年末年始の胃腸を救う一皿 「筑前煮」で肝と脾胃を同時に整える
日本の伝統的な家庭料理である筑前煮は、一見とても素朴ですが、実は体を思いやる絶妙なバランスを備えた料理です。滋養スープのように重たすぎることもなく、年末年始の体調にちょうどよく寄り添ってくれます。
筑前煮の主役は、れんこん・ごぼう・にんじんといった根菜類。これらは土の中で育つ食材で、性質もどっしりと落ち着いており、浮つきがちな気を下へと引き戻し、胃の気を下げ、肝と脾のバランスを整える働きがあります。
さらに、しいたけが脾胃を元気づけ、宴席続きで鈍くなった消化力を呼び覚まし、少量の鶏肉やこんにゃくが、重くなりすぎない形で気血を補ってくれます。
食後には、胸やお腹のつかえが取れ、食欲が整い、体の巡りがすっと良くなるのを感じられるでしょう。
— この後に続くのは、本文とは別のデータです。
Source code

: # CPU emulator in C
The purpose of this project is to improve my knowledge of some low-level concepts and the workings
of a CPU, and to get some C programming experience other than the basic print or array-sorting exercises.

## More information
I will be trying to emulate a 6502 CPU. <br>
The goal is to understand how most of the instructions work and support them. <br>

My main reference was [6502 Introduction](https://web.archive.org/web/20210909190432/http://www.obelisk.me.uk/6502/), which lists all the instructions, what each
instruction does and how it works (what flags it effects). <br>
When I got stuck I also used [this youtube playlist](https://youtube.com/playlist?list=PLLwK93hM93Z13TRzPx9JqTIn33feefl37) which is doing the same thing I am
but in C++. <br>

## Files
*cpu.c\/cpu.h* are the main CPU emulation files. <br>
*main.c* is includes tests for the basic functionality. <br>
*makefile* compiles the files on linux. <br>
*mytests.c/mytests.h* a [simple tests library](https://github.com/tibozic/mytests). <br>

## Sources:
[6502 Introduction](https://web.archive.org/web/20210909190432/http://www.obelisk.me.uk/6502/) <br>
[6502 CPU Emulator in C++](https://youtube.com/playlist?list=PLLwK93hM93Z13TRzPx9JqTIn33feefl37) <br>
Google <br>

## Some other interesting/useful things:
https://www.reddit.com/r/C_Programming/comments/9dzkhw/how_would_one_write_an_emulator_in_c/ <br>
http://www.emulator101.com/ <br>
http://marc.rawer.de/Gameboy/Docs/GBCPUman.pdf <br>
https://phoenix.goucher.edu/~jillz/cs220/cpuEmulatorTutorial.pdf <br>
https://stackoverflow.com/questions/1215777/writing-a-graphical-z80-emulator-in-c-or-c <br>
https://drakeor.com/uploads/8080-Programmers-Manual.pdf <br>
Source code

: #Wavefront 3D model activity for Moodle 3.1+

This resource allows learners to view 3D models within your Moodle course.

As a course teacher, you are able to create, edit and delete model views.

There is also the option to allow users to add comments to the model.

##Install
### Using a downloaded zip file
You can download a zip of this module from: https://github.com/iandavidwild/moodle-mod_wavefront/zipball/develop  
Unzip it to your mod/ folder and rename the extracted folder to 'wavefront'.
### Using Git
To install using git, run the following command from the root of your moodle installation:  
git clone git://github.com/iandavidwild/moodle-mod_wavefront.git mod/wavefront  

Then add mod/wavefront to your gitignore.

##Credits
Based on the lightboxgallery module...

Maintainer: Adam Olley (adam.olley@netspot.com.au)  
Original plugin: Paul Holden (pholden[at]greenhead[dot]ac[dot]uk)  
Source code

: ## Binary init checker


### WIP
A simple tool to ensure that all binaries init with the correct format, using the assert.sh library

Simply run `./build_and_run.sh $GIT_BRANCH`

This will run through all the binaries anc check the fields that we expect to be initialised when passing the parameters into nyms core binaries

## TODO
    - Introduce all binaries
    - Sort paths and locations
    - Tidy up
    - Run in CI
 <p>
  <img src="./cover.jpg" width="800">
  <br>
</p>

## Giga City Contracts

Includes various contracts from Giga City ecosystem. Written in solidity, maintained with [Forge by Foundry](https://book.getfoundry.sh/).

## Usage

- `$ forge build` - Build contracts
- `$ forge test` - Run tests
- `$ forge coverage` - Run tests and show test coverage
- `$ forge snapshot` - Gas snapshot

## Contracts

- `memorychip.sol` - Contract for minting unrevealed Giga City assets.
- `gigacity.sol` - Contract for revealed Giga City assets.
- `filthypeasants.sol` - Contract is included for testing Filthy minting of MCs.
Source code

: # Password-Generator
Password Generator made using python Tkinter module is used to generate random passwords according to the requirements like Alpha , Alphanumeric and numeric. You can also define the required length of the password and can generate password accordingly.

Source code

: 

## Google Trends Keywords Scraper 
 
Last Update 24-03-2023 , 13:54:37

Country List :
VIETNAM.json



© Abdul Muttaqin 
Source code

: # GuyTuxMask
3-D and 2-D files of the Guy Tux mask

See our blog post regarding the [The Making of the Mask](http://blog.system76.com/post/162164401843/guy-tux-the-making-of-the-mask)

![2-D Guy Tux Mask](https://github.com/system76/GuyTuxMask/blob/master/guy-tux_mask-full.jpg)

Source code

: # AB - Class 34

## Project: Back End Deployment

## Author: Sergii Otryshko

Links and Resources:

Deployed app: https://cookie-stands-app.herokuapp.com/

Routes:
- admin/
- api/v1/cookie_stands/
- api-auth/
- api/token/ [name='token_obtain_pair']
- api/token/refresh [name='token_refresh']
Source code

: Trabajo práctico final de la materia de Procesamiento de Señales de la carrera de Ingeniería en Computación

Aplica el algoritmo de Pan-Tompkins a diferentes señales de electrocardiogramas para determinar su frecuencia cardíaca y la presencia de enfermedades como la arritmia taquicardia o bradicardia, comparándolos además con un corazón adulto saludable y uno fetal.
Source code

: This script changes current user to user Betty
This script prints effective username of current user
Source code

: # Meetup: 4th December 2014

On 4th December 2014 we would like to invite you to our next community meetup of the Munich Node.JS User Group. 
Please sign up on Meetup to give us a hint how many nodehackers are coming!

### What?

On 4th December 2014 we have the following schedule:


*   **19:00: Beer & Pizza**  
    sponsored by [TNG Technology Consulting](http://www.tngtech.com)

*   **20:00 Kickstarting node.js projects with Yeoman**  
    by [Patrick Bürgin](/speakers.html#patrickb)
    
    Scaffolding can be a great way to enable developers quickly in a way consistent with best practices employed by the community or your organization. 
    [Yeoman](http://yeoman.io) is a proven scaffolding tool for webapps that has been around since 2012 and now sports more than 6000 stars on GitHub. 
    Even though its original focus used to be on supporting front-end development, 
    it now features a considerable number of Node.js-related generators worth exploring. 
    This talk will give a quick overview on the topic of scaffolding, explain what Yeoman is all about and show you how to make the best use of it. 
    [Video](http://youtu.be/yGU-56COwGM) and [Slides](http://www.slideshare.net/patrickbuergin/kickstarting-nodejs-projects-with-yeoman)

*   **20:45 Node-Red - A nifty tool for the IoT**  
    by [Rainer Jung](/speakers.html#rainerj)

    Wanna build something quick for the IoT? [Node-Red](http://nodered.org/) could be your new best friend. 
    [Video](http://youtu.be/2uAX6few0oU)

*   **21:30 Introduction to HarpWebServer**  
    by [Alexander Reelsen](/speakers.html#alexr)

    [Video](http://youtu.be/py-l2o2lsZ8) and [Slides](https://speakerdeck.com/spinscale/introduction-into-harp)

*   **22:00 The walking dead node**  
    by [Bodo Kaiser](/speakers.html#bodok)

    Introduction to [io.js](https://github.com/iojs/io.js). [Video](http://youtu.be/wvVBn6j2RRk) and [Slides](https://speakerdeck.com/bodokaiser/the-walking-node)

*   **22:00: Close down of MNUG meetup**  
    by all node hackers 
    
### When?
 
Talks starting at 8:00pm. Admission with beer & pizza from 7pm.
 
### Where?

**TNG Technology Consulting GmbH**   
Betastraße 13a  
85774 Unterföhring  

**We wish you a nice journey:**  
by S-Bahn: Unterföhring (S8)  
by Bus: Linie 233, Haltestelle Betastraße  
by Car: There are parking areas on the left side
心身が自然と落ち着いてくる、まさに年節にふさわしい一皿です。
レシピ:筑前煮
材料(2人分)
- れんこん 少量
- ごぼう 少量
- にんじん 1/2本
- 干ししいたけ 2枚(戻しておく)
- 鶏もも肉 少々(またはこんにゃくで代用)
- 和風だし 適量
- しょうゆ・砂糖・みりん 各少々
作り方
- 根菜は切ったあと、すぐに煮るのではなく、先に軽く炒めて香りを引き出す。
- だしとしいたけを加え、弱火でゆっくり煮含めて味を中まで染み込ませる。
- 最後に鶏肉と調味料を加え、濃すぎないやさしい味に仕上げる。
この筑前煮は、年末年始のごちそう続きで胸がつかえる、胃が重い、食欲がわかないといった人、また気分が落ち込みやすい、ため息が多い、眠りが浅いといった人にもおすすめです。
結び
年末年始のにぎわいは、決して体に負担がかかってはなりません。この筑前煮は、冬至を過ぎ、年節へと向かう「切り替わりの時期」のための食養生レシピです。
養生は、ただ補うだけではなく、季節と体の気の流れに寄り添うことが大切です。気の巡りが整えば、体の陽気は自然と育ち、再びいきいきとした力を取り戻していきます。